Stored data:
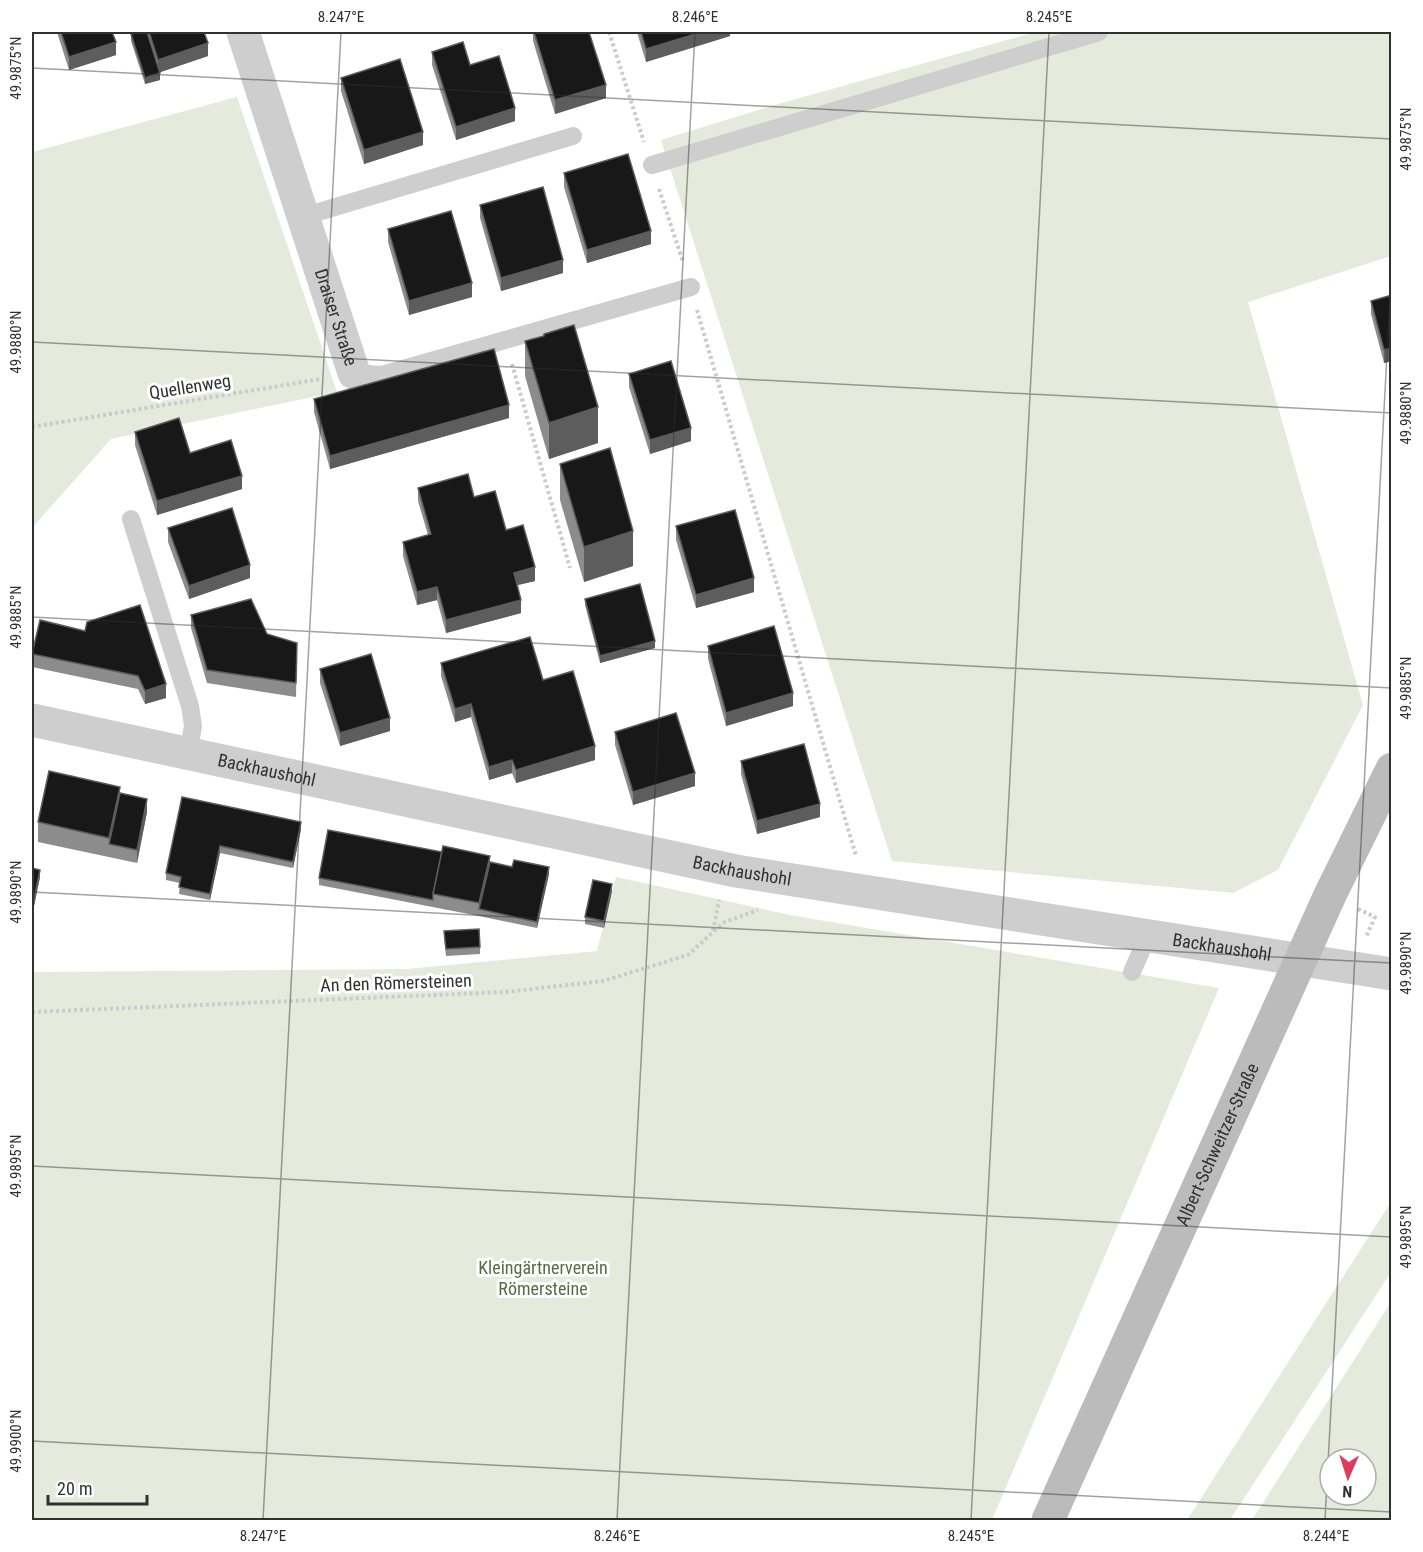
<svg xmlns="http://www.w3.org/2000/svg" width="1423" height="1552" viewBox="0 0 1423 1552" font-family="'Roboto Condensed',sans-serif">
  <rect width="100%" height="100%" fill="#fff"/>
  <g fill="#e5eadd" fill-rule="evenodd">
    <polygon points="1036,32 1391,32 1391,256 1248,302 1363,705 1278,870 1233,893 892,861 661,140 771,106"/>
    <polygon points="237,97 337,392 111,439 32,528 32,152"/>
    <polygon points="616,877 790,915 1219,988 992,1520 32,1520 32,972 407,969 597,951"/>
    <polygon points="1391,1202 1391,1272 1230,1520 1187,1520"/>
    <path d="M1391 1302V1520H1252ZM1330 1459H1366V1495H1330Z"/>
  </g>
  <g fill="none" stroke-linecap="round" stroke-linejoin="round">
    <g stroke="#cbcbcb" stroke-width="4" stroke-dasharray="3 3" stroke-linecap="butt">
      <polyline points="609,32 644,142"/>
      <polyline points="659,189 683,262"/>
      <polyline points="697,310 856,856"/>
      <polyline points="512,364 570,568"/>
      <polyline points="32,427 321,379"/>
      <polyline points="1358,909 1375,917 1366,937"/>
      <polyline points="714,931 725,922 758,910"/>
      <polyline points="32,1012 505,992 603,981 688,955 713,932 719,900"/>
    </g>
    <g stroke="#cecece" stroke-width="18">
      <polyline points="652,165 1099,32"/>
      <polyline points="305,216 573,136"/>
      <polyline points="354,373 382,375 691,287"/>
      <polyline points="131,519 190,706 193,726 188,755"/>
      <polyline points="1132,972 1148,935"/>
    </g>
    <g stroke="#cecece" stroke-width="33">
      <path id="s1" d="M243 32 354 373"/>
      <path id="s2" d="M32 720 736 871 1392 974"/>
    </g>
    <path stroke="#bbb" stroke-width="33" id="s3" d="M1048 1520 1330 895 1392 769"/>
  </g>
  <g fill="#8c8c8c">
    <polygon points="57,32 112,32 116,55 69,70"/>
    <polygon points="140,32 204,32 208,56 160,72 160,80 145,84 131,41 131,34"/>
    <polygon points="533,32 589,32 606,98 555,114 533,41"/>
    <polygon points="637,32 730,32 730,36 646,62"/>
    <polygon points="432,52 470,65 515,121 456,140 432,65"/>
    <polygon points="341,78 423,145 364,164 341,91"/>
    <polygon points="564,173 651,244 587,263 564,187"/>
    <polygon points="480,205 563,273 501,291 480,218"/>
    <polygon points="388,229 472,297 409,315 388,242"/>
    <polygon points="1392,295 1392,361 1384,363 1371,314 1371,301"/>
    <polygon points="544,334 598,443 549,459 525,376 525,341 544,336"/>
    <polygon points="629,374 691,441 650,454 629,387"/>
    <polygon points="314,399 509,418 330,469 314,412"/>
    <polygon points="135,432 190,453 242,489 157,515 135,445"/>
    <polygon points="560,464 633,566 584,582 560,500"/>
    <polygon points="418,488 474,497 506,530 535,581 517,585 521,613 446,633 437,600 417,605 403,556 403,542 428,535 418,501"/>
    <polygon points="676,526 754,592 696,608 676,540"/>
    <polygon points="168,528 250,578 189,599 168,542"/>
    <polygon points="585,599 655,648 600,663 585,605"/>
    <polygon points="191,615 297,643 296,697 207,683 191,628"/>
    <polygon points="85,631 166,698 145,704 138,689 32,667 32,654"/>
    <polygon points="708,646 793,706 726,726 708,659"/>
    <polygon points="441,663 543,680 595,760 516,783 512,773 489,780 471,717 455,722 441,676"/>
    <polygon points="320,669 390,731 340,746 320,683"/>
    <polygon points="615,732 695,786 633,805 615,745"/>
    <polygon points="741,761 820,817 757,834 741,774"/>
    <polygon points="120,793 147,812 137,863 38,842 38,822"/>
    <polygon points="182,797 301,829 293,868 220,853 210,900 179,894 180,883 166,880 166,873"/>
    <polygon points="490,862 549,874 537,928 479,916 319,885 319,878"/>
    <polygon points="32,868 40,877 34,906 32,905"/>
    <polygon points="612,891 604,928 585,924 585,917"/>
    <polygon points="444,937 480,947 480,954 446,956"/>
  </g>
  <g fill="#5d5d5d">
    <polygon points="702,32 730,32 730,36 646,62 646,49"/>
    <polygon points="116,42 116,55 69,70 69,57"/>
    <polygon points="208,43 208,56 158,73 158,60"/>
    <polygon points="160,73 160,80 145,84 145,78"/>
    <polygon points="606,85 606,98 555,114 555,100"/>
    <polygon points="515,108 515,121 456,140 456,127"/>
    <polygon points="423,132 423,145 364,164 364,150"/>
    <polygon points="651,231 651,244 587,263 587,250"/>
    <polygon points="563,260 563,273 501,291 501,278"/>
    <polygon points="472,283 472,297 409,315 409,301"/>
    <polygon points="1392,348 1392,361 1384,363 1384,350"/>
    <polygon points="509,405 509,418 330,469 330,456"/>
    <polygon points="598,407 598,443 549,459 549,423"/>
    <polygon points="691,428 691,441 650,454 650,440"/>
    <polygon points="242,476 242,489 157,515 157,501"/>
    <polygon points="633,531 633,566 584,582 584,547"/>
    <polygon points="250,565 250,578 189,599 189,586"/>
    <polygon points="535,567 535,581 514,586 514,573"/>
    <polygon points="754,578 754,592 696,608 696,595"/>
    <polygon points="437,587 437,600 417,605 417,592"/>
    <polygon points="521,600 521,613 446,633 446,620"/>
    <polygon points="655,641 655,648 600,663 600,656"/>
    <polygon points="166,684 166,698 145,704 145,691"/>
    <polygon points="793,693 793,706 726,726 726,713"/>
    <polygon points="471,704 471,717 455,722 455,709"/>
    <polygon points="390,718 390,731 340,746 340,733"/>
    <polygon points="595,746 595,760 516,783 516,770"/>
    <polygon points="512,760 512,773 489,780 489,767"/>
    <polygon points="695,773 695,786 633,805 633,792"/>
    <polygon points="120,787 120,806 109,844 109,838"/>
    <polygon points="147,799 147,812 137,863 137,850"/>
    <polygon points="820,804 820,817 757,834 757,821"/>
    <polygon points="301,822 301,829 293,868 293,862"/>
    <polygon points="220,846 220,853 210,900 210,894"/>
    <polygon points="490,856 490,869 479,909 479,916 479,903"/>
    <polygon points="549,867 549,874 537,928 537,922"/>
    <polygon points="40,870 40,877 34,906 34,899"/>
    <polygon points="612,884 612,891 604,928 604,921"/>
  </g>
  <g fill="#181818" stroke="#5d5d5d" stroke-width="1.5">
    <polygon points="61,32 112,32 116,42 69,57"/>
    <polygon points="140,32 147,32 160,73 145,78 131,34"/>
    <polygon points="149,32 204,32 208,43 158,60"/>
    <polygon points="534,32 589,32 606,85 555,100"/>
    <polygon points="641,32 702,32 646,49"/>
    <polygon points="463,42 470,65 499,56 515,108 456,127 432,52"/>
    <polygon points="400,59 423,132 364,150 341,78"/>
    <polygon points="628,154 651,231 587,250 564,173"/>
    <polygon points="543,187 563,260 501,278 480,205"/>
    <polygon points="451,211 472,283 409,301 388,229"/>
    <polygon points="1392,295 1392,348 1384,350 1371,301"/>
    <polygon points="574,325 598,407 549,423 525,341 544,336 544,334"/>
    <polygon points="494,349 509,405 330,456 314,399"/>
    <polygon points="671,361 691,428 650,440 629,374"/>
    <polygon points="179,418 190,453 231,440 242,476 157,501 135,432"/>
    <polygon points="610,448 633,531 584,547 560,464"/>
    <polygon points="468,474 474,497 495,491 506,530 523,525 535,567 514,573 521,600 446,620 437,587 417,592 403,542 431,534 418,488"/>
    <polygon points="232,508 250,565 189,586 168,528"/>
    <polygon points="735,510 754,578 696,595 676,526"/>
    <polygon points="640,584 655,641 600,656 585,599"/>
    <polygon points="251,599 267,634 297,643 296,683 207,670 191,615"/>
    <polygon points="140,605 166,684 145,691 138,676 32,654 40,620 85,631 87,622"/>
    <polygon points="774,626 793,693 726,713 708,646"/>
    <polygon points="530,637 543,680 573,671 595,746 516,770 512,760 489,767 471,704 455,709 441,663"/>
    <polygon points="371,654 390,718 340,733 320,669"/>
    <polygon points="676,713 695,773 633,792 615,732"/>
    <polygon points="804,744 820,804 757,821 741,761"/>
    <polygon points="49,771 120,787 109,838 38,822"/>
    <polygon points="120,793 147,799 137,850 109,844"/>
    <polygon points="182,797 301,822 293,862 220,846 210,894 179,887 181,877 166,873"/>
    <polygon points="328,830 442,852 433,894 433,900 319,878"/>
    <polygon points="443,846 490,856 479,903 433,894"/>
    <polygon points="514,860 549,867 537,922 479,909 490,862 512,867"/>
    <polygon points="32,868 40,870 34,899 32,899"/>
    <polygon points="593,880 612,884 604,921 585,917"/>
    <polygon points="479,929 480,947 446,949 444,931"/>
  </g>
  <path fill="none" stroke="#313131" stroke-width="1.5" stroke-opacity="0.45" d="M32 68 1392 139M32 342 1392 413M32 617 1392 688M32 892 1392 963M32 1166 1392 1237M32 1441 1392 1512M263 1520 341 32M617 1520 695 32M971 1520 1049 32M1325 1520 1392 260"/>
  <g text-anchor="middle" stroke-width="6" stroke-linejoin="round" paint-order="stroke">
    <g font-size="18" fill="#313131" stroke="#fff">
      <text dy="6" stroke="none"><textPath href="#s1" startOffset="300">Draiser Straße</textPath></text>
      <text transform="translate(190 387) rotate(-9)" y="6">Quellenweg</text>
      <text dy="6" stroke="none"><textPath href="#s2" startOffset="240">Backhaushohl</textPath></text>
      <text dy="6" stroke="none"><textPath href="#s2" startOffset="726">Backhaushohl</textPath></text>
      <text dy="6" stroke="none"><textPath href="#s2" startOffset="1212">Backhaushohl</textPath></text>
      <text transform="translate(396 983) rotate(-2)" y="6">An den Römersteinen</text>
      <text dy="6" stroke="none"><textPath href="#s3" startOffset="412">Albert-Schweitzer-Straße</textPath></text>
    </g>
    <g font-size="18" fill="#596c3f" stroke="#fff">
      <text x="543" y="1274">Kleingärtnerverein<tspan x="543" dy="21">Römersteine</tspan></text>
    </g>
  </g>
  <rect width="1423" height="1552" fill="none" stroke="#ffffff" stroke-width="66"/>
  <g transform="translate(1348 1477) rotate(183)"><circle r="28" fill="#ffffff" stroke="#adadad" stroke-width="1.5"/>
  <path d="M0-4.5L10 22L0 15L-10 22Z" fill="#df3c5b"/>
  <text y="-9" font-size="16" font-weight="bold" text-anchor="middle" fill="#313131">N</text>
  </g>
  <path d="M48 1495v9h99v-9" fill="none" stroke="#313131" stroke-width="3"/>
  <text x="57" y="1495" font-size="18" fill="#313131" stroke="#ffffff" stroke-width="4.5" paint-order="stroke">20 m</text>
  <rect x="33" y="33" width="1357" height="1486" fill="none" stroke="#313131" stroke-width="2"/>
  <g font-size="15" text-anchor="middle" fill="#313131">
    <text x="341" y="22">8.247°E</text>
    <text x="695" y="22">8.246°E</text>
    <text x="1049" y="22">8.245°E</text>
    <text transform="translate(16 68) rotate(-90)" y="5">49.9875°N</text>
    <text transform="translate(1406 139) rotate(-90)" y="5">49.9875°N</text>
    <text transform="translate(16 342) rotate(-90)" y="5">49.9880°N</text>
    <text transform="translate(1406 413) rotate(-90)" y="5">49.9880°N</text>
    <text transform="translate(16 617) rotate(-90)" y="5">49.9885°N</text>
    <text transform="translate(1406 688) rotate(-90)" y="5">49.9885°N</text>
    <text transform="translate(16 892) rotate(-90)" y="5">49.9890°N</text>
    <text transform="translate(1406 963) rotate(-90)" y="5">49.9890°N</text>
    <text transform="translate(16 1166) rotate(-90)" y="5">49.9895°N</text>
    <text transform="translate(1406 1237) rotate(-90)" y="5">49.9895°N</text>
    <text transform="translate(16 1441) rotate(-90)" y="5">49.9900°N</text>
    <text x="263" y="1541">8.247°E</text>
    <text x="617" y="1541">8.246°E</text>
    <text x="971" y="1541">8.245°E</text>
    <text x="1326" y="1541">8.244°E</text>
  </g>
</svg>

Exercise aim:
Of all the entries above, how many lines contain "linecap"? Give the number alone.

Result for this task:
2